Retirements Delayed by Losses, Survey Says By JEFF SOMMER February 17, 2002 Sunday NYT
Thirteen percent of investors polled recently said that they would have to delay retirement because of stock losses.
The impact was greatest for older people. More than 22 percent of respondents in the 55-to-64 age group said they would have to work longer. The proportion rose to one-fourth for those 65 and older.
International Communications Research conducted the survey from Dec. 14 to Dec. 18 for Quicken, the financial services unit of Intuit. It was based on a random sampling of 500 people who manage the investments in households with an income of more than $75,000 a year.
Almost one-third of the respondents said they had lost more than 25 percent of their savings for retirement since the market peak of March 2000. An additional 50 percent said they had lost up to 25 percent. Only 6 percent said the value of their retirement portfolios had increased.
Most people said they were adopting conservative tactics in response to losses, with forty-two percent saying they had "increased their cash positions."confidence cracking? max
About one-third used index funds or other methods to passively track the stock market and more than one-quarter expressed greater confidence in indexing than in active stock managers.
"Uncertain market conditions make it difficult for investors to know whose advice to follow," said Baie Netzer of Quicken.com. "That such a significant number of respondents are skeptical of the performance of actively managed portfolios suggests that many investors think there is limited opportunity for fund managers to beat the market."
A Call for Fund Vigilance John C. Bogle, the founder of the Vanguard Group, says he believes that the mutual fund industry should become more active in ensuring that corporations are properly governed.

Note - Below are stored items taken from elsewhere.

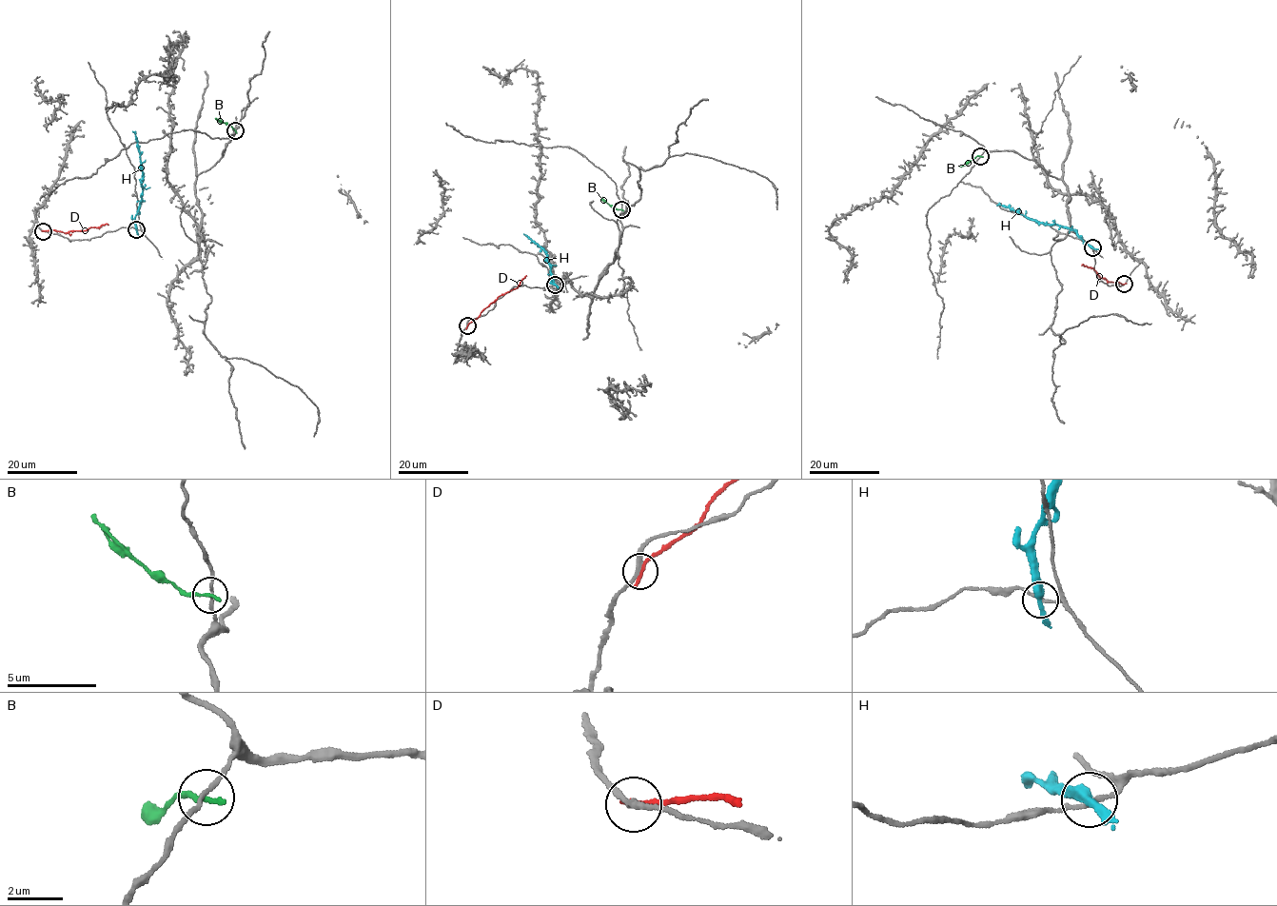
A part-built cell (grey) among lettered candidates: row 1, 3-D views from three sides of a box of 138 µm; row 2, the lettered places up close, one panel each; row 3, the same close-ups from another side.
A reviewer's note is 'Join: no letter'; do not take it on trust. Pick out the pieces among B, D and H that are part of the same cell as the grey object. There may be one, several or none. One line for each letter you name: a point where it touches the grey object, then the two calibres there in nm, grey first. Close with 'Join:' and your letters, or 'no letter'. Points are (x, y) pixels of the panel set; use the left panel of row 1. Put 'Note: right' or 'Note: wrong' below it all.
Join: no letter
Note: right

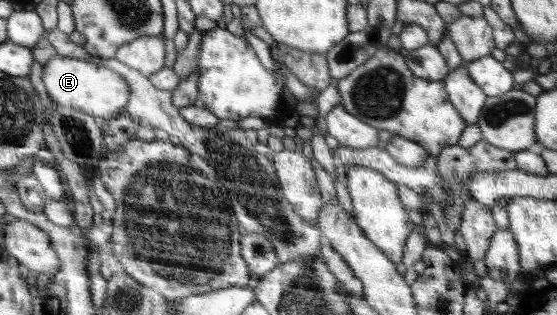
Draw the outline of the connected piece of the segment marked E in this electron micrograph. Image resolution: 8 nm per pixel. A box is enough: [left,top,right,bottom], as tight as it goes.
[42,55,131,118]

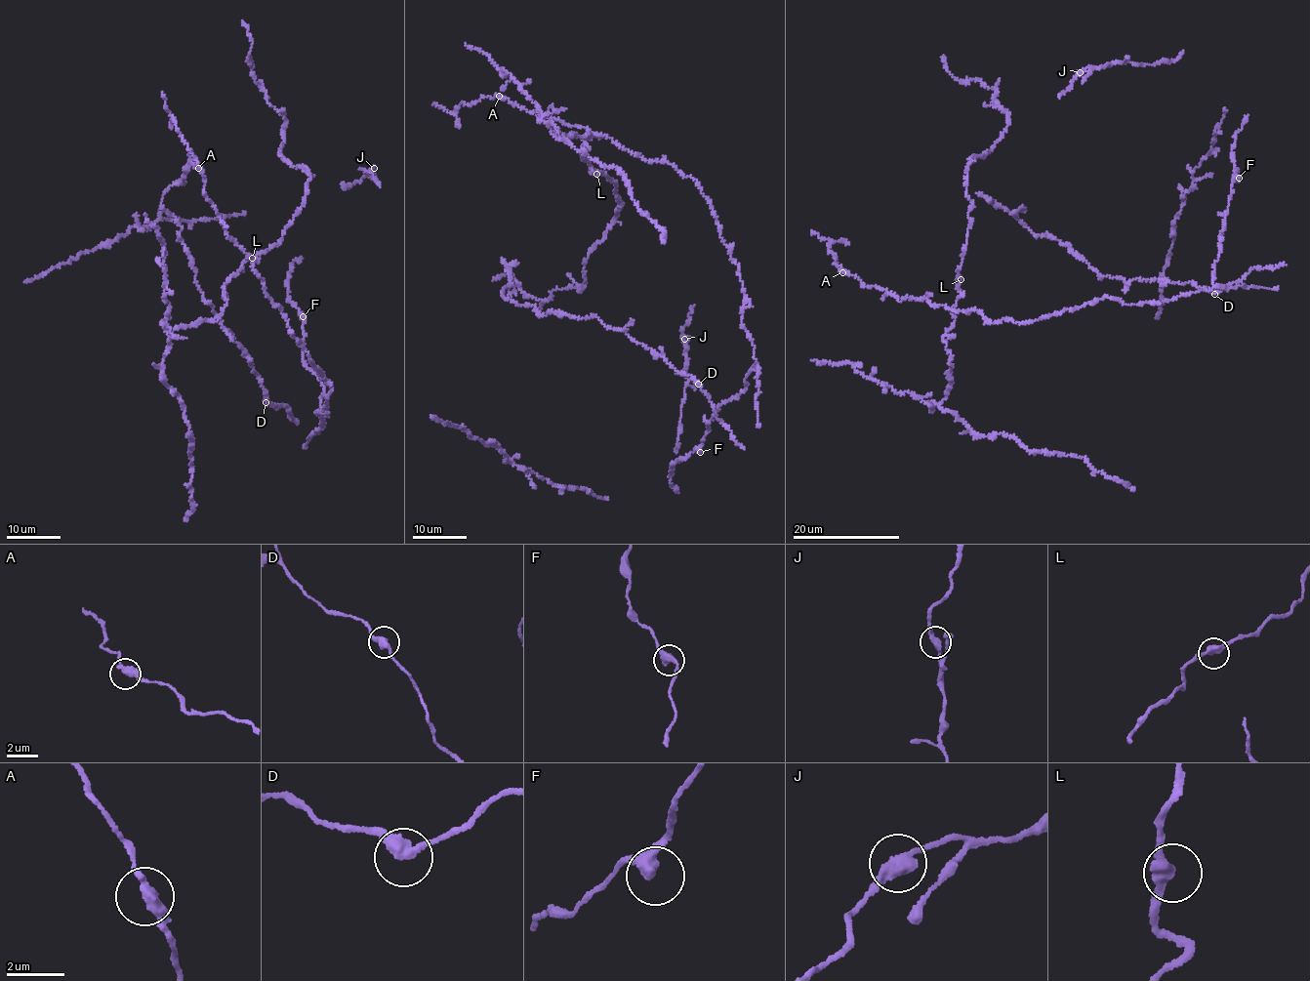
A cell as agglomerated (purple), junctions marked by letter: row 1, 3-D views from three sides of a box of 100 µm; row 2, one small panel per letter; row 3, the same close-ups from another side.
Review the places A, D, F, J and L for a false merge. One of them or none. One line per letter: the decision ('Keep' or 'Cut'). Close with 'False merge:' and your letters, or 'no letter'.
A: Keep
D: Keep
F: Keep
J: Keep
L: Keep
False merge: no letter

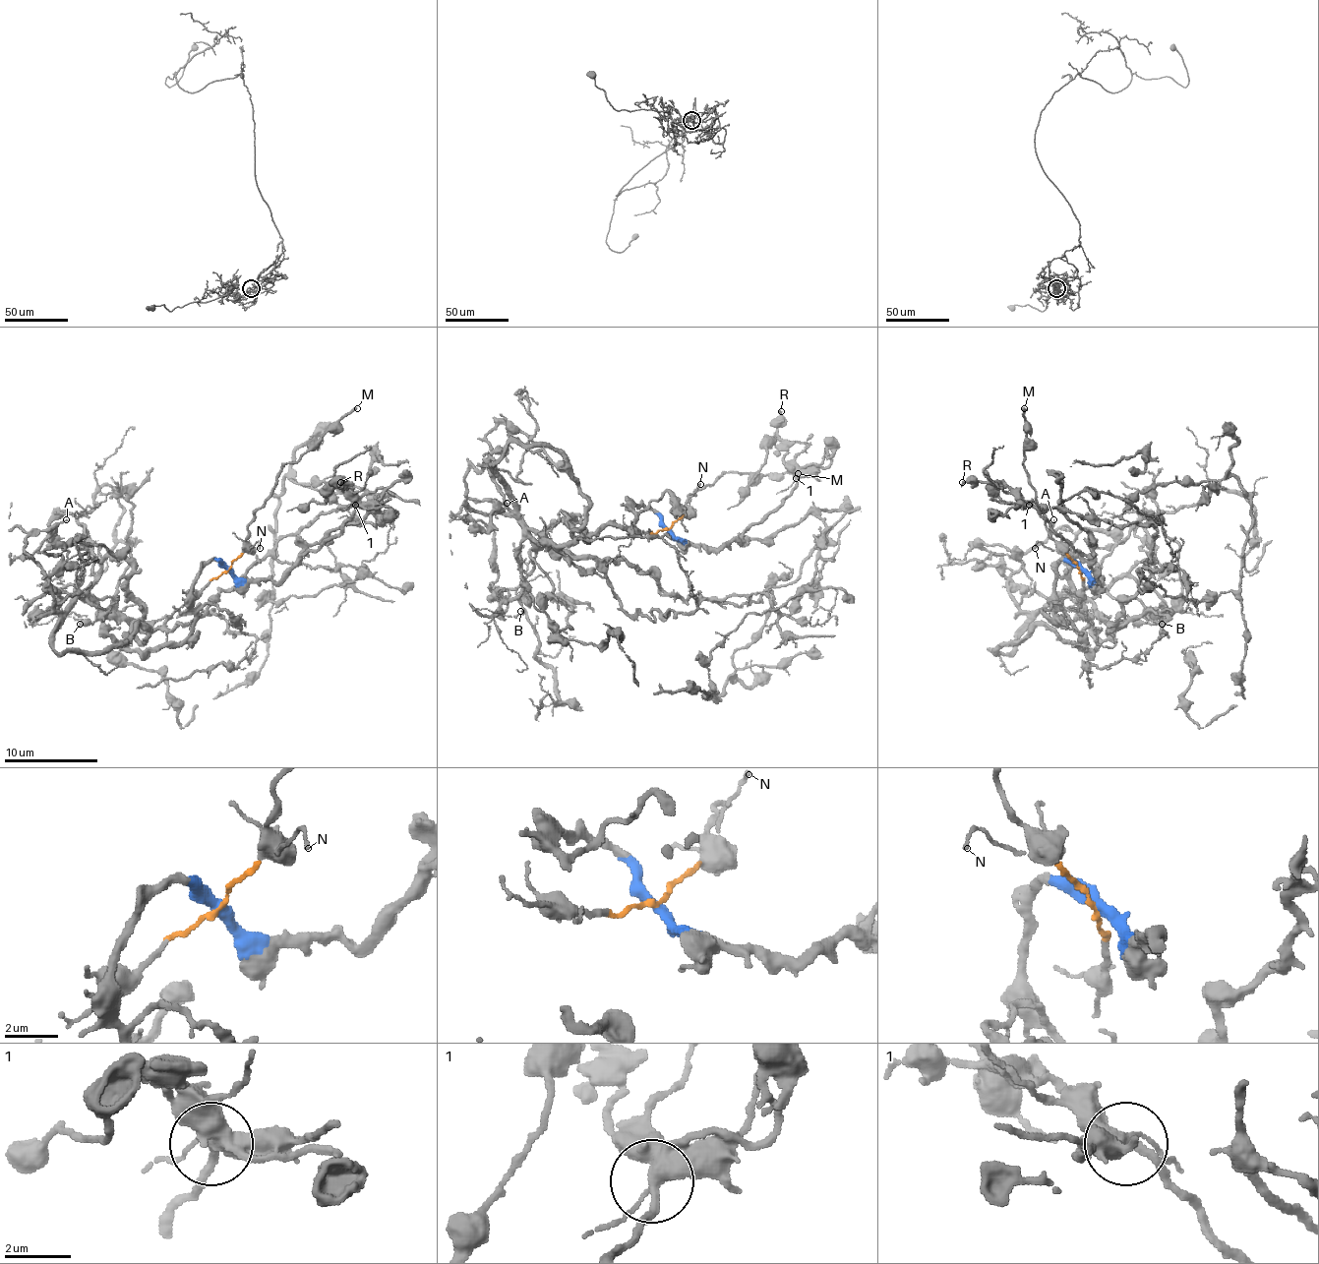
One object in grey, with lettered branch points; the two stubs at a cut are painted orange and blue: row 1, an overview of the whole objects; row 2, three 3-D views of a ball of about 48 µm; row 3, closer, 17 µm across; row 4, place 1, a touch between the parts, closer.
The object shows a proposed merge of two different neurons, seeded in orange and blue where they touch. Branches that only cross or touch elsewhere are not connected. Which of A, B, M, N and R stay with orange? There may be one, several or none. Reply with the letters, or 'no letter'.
M, N

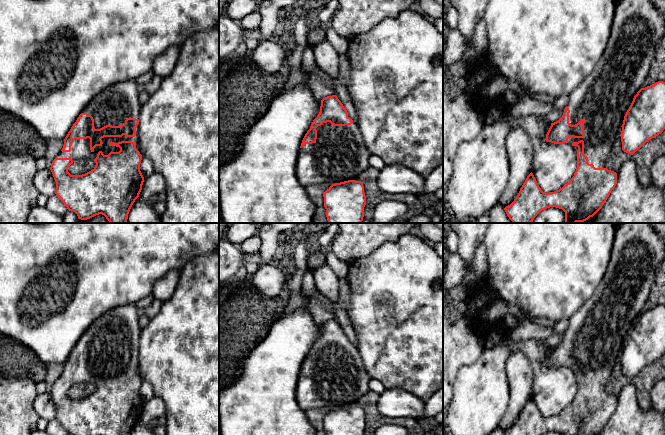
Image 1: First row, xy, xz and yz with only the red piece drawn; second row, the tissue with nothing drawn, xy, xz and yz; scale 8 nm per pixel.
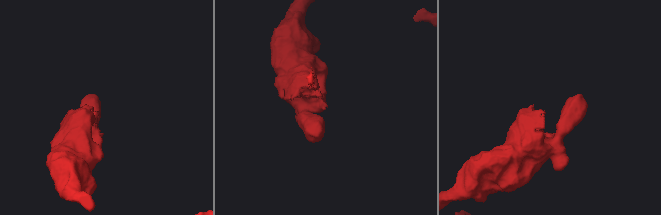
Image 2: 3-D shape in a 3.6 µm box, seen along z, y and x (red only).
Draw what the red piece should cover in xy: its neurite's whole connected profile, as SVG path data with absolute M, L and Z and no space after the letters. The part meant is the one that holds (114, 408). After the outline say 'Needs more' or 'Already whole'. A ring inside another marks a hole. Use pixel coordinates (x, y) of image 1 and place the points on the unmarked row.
M127 304L107 311L93 321L65 361L63 372L53 384L50 394L56 406L55 418L69 435L130 435L133 427L139 421L144 406L140 395L142 379L138 369L140 313L136 304ZM79 383L93 383L96 389L85 398L71 399L68 392Z. Needs more

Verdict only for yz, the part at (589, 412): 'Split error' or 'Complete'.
Split error

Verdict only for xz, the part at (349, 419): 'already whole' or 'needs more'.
needs more

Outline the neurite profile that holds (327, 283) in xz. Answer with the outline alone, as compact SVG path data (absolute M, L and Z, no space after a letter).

In a speech last week before the New York Society of Security Analysts, Mr. Bogle said, "The fund industry has helped to create the overheated financial environment of the recent era" and ought to solve some of the problems. He proposed the creation of a "Federation of Long- term Investors," with companies that run index mutual funds, like Vanguard, as its nucleus.
He said mutual funds had contributed to the making of a marketplace focused on short-term stock prices, not on the long- term creation of value for shareholders. A consequence, he said, is the "pervasive debasement of accounting standards," including the widespread use of pro forma earnings that are not easily decipherable by investors.
Mr. Bogle blamed a variety of groups for allowing corporate standards to flag, including the New York Stock Exchange, corporate directors, the Association for Investment Management and Research and securities analysts.